3. The launch assembly of claim 1 wherein said housing defines means extending freely concentrically about said barrel end adapted to permit the entire housing to be thrown with the payload.
4. The launch assembly of claim 1 wherein said housing is provided with means defining a fracturable portion disposed forwardly of the barrel end and adapted to fracture in the event the portion of the housing extending about the barrel end fails to move freely therefrom in the throwing operation.
5. The launch assembly of claim 1 wherein said housing is provided with outwardly projecting flight stabilizing means.
6. The launch assembly of claim 1 wherein said housing is provided at said one end with projecting flight stabilizing means.
7. The launch assembly of claim 1 wherein said tubular housing includes a tubular guide end having a preselected substantial length closely spaced coaxially about said barrel end and effectively containing pyrotechnic cumbustion products until the assembly moves substantially fully off of the barrel end.

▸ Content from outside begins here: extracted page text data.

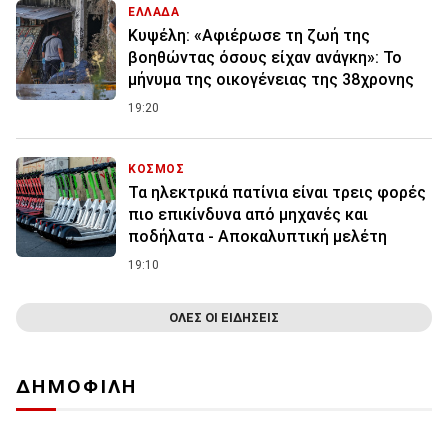
ΕΛΛΑΔΑ
Κυψέλη: «Αφιέρωσε τη ζωή της
βοηθώντας όσους είχαν ανάγκη»: Το
μήνυμα της οικογένειας της 38χρονης
19:20
ΚΟΣΜΟΣ
Τα ηλεκτρικά πατίνια είναι τρεις φορές
πιο επικίνδυνα από μηχανές και
ποδήλατα - Αποκαλυπτική μελέτη
19:10
ΟΛΕΣ ΟΙ ΕΙΔΗΣΕΙΣ
ΔΗΜΟΦΙΛΗ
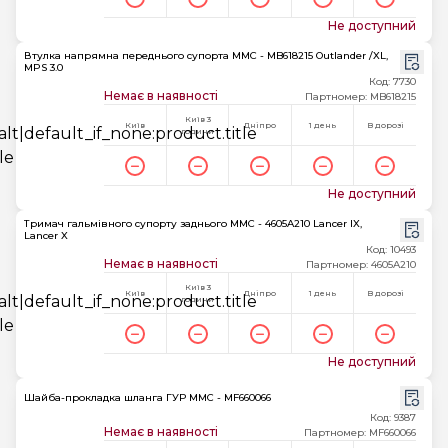
Не доступний
Втулка напрямна переднього супорта MMC - MB618215 Outlander /XL,
MPS 3.0
Код: 7730
Немає в наявності
Партномер: MB618215
Київ 3
Київ
Дніпро
1 день
В дорозі
години
Не доступний
Тримач гальмівного супорту заднього MMC - 4605A210 Lancer IX,
Lancer X
Код: 10493
Немає в наявності
Партномер: 4605A210
Київ 3
Київ
Дніпро
1 день
В дорозі
години
Не доступний
Шайба-прокладка шланга ГУР MMC - MF660066
Код: 9387
Немає в наявності
Партномер: MF660066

8. The launch assembly of claim 1 wherein said tubular housing includes a tubular guide end having a preselected substantial length closely spaced coaxially about said barrel end and effectively containing pyrotechnic combustion products until the assembly moves substantially fully off of the barrel end, said guide end having means for facilitating removal of a preselected end portion thereof to permit facilitated control of the length thereof providing said containing of the combustion products, thereby to control the range of throw of the launch assembly.
9. The launch assembly of claim 1 further including flight stabilizing means and means for retaining said flight stabilizing means in a retracted position prior to said throwing thereof.
10. The launch assembly of claim 1 wherein means are mounted adjacent said catching and trapping means for preventing the fired bullet fragments from rebounding out of the catching and trapping means.